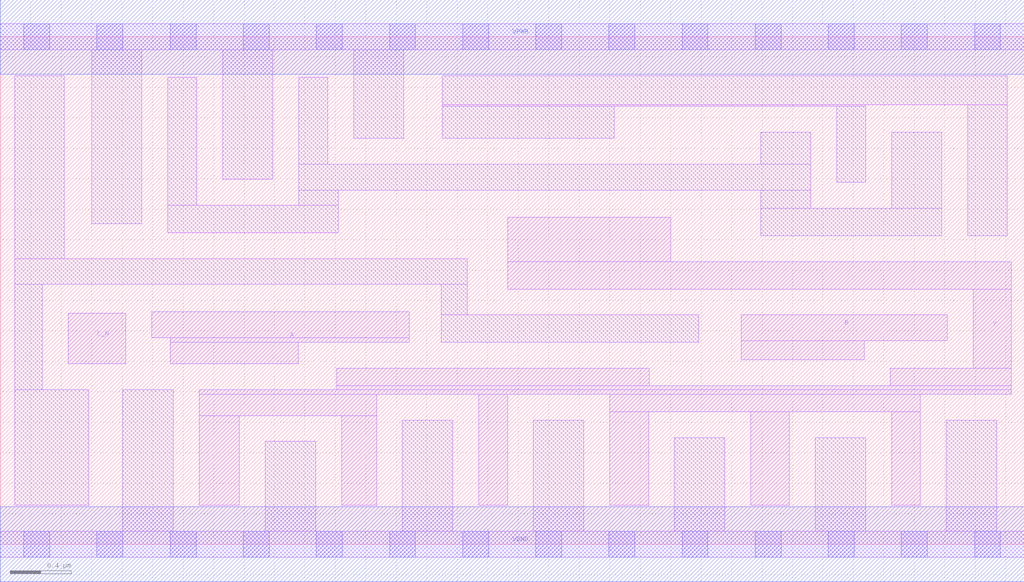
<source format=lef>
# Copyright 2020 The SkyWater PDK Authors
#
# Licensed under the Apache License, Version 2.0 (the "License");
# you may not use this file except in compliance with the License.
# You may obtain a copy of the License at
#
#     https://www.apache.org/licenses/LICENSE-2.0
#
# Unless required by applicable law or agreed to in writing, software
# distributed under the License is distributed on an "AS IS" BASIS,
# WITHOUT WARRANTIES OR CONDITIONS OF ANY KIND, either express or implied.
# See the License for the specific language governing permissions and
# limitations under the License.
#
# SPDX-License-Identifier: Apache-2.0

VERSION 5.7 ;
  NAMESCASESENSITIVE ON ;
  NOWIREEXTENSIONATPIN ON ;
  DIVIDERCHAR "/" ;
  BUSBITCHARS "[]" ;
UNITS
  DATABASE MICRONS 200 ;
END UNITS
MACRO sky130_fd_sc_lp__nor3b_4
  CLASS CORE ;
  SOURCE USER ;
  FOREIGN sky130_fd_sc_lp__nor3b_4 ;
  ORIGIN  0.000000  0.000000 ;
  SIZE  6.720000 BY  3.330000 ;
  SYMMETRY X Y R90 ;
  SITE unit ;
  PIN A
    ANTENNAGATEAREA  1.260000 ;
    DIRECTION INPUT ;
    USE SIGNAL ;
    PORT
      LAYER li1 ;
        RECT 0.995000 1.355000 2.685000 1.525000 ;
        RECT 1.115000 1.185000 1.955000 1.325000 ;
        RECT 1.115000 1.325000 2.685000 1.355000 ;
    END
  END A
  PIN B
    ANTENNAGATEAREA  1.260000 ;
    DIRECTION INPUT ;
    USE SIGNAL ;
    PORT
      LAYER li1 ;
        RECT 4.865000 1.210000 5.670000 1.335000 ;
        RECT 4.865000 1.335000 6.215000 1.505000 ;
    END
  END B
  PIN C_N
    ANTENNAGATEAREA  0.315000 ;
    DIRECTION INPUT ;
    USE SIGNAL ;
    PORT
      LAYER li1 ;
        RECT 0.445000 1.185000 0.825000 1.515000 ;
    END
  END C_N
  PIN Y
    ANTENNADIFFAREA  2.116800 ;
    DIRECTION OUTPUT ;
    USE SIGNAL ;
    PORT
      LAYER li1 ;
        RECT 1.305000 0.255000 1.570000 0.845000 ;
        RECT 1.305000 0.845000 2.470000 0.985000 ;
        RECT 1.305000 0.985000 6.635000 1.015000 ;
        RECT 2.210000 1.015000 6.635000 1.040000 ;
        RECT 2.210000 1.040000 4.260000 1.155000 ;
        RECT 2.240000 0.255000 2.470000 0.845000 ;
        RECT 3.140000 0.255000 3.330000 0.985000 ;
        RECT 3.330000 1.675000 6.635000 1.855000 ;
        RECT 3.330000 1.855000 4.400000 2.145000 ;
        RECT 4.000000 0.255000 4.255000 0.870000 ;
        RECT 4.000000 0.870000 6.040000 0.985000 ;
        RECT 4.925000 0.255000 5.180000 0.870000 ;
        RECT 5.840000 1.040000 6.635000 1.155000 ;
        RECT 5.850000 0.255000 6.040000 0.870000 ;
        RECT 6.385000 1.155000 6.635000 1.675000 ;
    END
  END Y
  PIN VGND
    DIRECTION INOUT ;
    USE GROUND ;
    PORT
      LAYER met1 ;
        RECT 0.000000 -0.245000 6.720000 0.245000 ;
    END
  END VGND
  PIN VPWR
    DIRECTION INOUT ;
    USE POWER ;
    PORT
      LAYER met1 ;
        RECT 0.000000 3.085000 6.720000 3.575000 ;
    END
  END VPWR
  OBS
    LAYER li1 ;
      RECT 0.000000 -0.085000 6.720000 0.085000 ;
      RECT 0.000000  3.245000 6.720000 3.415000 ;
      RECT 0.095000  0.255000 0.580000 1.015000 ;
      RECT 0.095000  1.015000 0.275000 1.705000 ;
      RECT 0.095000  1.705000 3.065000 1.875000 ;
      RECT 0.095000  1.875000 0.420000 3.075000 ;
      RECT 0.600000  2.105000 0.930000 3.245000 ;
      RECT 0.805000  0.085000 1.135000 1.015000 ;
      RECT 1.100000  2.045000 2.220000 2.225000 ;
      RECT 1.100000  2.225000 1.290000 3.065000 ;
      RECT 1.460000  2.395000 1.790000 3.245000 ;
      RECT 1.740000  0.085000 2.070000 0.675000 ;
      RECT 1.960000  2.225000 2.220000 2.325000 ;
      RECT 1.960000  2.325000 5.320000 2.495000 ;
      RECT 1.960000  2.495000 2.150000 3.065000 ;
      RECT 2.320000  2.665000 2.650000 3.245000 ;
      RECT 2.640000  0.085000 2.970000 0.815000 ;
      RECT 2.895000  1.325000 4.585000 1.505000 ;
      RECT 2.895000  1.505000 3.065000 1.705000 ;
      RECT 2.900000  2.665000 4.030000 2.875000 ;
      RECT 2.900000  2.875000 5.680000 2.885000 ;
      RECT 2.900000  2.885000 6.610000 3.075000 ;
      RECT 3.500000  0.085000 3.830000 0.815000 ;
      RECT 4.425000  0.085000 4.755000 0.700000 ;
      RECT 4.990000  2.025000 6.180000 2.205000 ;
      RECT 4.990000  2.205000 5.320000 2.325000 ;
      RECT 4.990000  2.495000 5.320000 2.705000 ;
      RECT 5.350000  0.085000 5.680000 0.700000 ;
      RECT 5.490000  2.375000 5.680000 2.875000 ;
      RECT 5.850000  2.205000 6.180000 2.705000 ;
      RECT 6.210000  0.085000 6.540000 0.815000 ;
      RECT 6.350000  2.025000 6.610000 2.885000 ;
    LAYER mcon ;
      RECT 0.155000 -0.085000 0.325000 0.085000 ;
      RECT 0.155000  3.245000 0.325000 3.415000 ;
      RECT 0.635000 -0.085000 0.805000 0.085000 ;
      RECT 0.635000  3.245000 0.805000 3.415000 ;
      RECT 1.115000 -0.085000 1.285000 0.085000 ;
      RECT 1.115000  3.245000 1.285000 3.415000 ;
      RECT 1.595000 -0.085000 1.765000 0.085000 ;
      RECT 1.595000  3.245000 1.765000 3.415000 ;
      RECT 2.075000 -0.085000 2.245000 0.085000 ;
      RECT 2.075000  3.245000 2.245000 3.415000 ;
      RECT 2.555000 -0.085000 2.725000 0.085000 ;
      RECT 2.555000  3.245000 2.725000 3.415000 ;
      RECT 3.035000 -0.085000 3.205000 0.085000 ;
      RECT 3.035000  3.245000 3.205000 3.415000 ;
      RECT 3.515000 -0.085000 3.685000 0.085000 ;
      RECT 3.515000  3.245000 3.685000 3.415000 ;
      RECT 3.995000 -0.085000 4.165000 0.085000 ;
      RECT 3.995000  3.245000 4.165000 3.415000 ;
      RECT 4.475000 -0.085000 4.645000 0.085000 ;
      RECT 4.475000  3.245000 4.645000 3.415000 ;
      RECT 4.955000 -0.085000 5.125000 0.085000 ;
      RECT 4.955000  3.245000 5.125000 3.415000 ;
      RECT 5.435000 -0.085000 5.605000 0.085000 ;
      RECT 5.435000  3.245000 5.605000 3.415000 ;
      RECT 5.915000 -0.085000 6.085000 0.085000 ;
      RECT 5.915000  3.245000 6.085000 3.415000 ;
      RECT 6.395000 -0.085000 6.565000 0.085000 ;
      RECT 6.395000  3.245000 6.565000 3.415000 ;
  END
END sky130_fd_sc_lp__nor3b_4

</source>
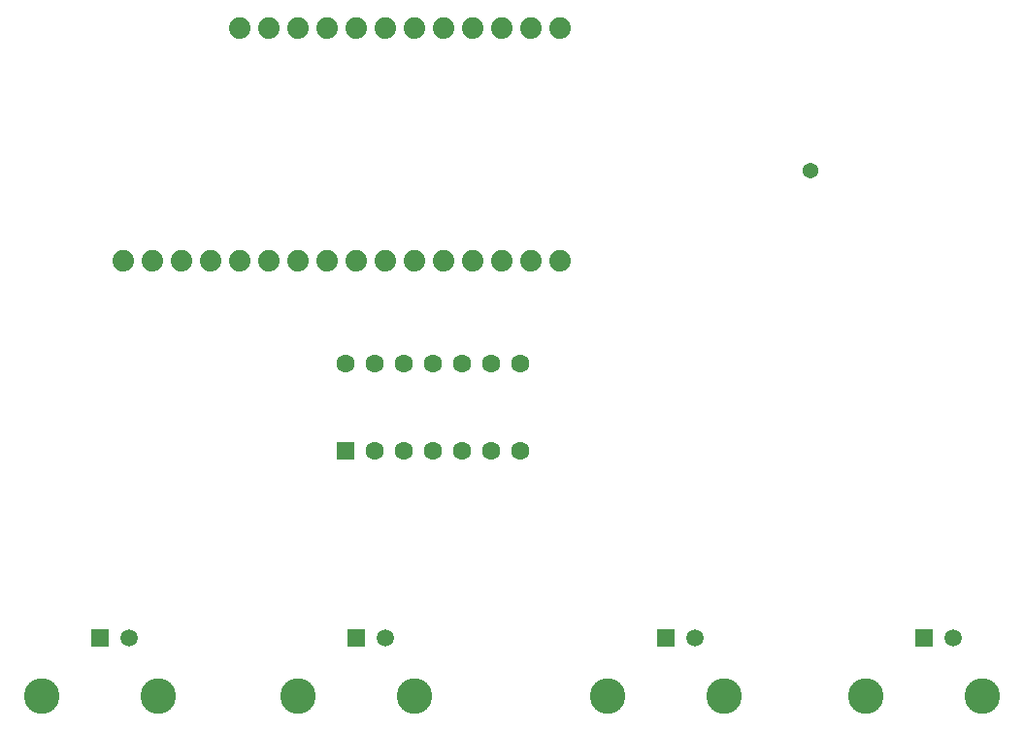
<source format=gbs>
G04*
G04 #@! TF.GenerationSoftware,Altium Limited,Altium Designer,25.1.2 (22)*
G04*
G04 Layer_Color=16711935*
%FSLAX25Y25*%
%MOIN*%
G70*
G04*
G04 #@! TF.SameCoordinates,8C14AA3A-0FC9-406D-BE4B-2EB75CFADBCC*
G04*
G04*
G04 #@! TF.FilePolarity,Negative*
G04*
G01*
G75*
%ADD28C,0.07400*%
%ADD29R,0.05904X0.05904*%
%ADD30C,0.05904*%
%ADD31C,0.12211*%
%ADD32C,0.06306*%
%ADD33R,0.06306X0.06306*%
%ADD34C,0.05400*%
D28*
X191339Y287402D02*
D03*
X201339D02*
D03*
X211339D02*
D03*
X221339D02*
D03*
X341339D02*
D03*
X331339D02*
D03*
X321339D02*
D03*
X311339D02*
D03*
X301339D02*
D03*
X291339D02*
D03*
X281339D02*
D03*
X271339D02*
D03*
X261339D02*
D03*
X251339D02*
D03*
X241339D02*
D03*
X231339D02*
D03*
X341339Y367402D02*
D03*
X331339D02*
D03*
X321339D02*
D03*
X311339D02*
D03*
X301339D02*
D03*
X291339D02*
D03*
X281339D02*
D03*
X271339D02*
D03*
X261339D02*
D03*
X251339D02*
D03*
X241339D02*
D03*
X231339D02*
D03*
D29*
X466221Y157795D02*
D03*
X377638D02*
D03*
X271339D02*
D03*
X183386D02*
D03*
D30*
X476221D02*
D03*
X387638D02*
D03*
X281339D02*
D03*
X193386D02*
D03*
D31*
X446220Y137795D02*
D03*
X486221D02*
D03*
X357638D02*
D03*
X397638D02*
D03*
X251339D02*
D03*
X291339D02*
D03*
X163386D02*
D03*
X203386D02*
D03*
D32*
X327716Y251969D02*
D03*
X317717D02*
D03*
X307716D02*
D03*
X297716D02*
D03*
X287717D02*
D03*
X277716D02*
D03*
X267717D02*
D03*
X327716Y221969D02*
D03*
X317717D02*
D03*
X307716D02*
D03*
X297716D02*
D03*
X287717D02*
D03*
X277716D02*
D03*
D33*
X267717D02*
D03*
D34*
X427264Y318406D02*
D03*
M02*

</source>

### Exercise requirements
An exact copy of the lines above between the line holding "RECT 2.210000 1.015000" and the line holding "RECT 3.330000 1.675000", inclusive, is the whole answer.

### Solution to the problem
        RECT 2.210000 1.015000 6.635000 1.040000 ;
        RECT 2.210000 1.040000 4.260000 1.155000 ;
        RECT 2.240000 0.255000 2.470000 0.845000 ;
        RECT 3.140000 0.255000 3.330000 0.985000 ;
        RECT 3.330000 1.675000 6.635000 1.855000 ;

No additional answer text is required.